Put the lines below into a numbered list, dropping the blank ones and leaving out the pictures.
——
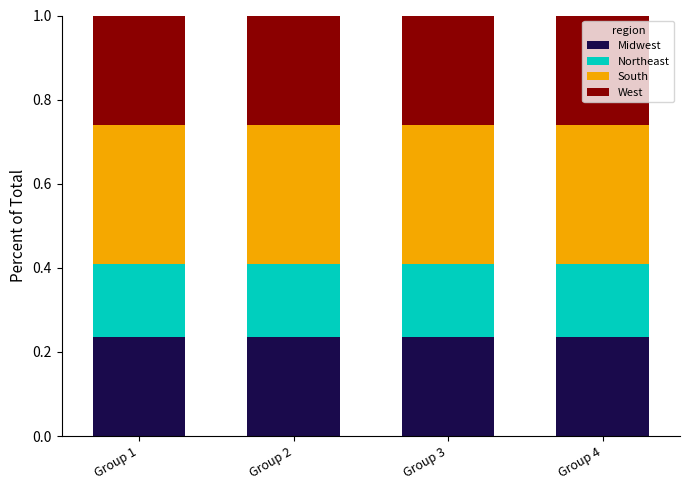

What is the sum of the Midwest values at Group 4 and Group 3?

0.5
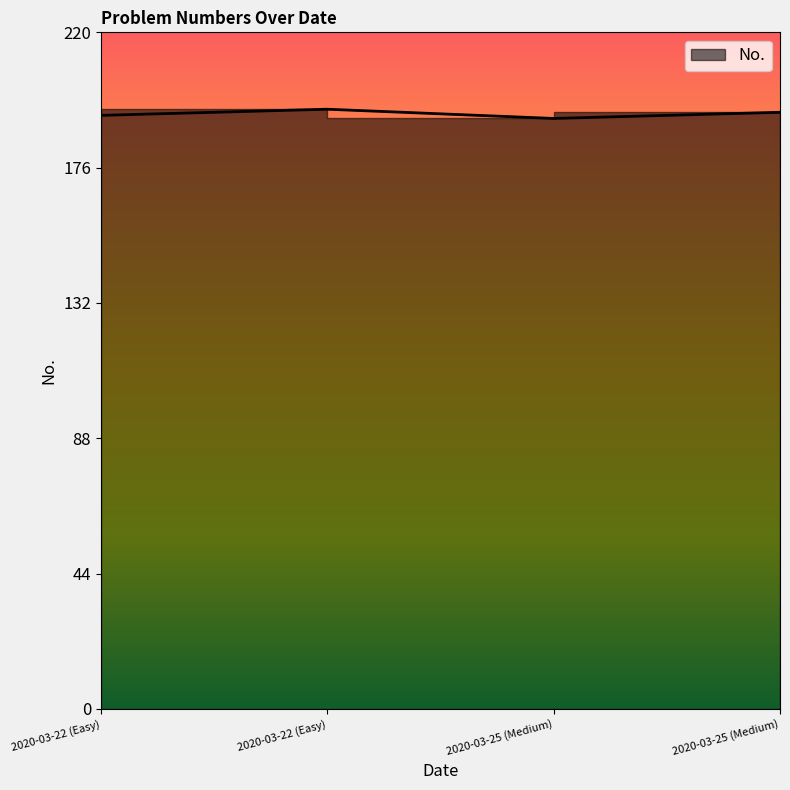

Does the chart display data point markers on the line(s)?

No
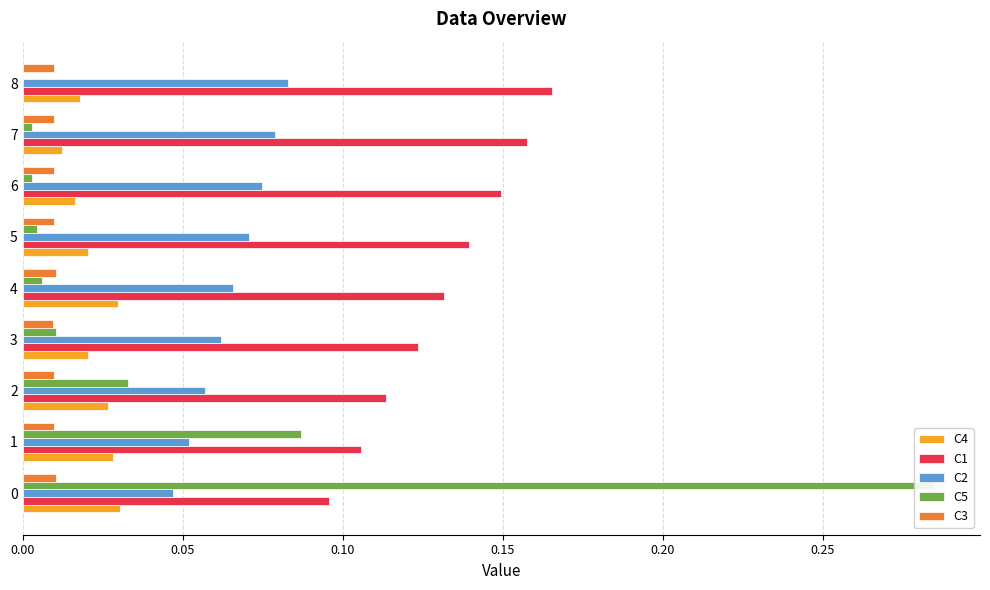

Which series changed the most between 3 and 6?

C1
——
> _Exercise response_
1. What is the sum of the Midwest values at Group 4 and Group 3?
2. 0.5
3. Does the chart display data point markers on the line(s)?
4. No
5. Which series changed the most between 3 and 6?
6. C1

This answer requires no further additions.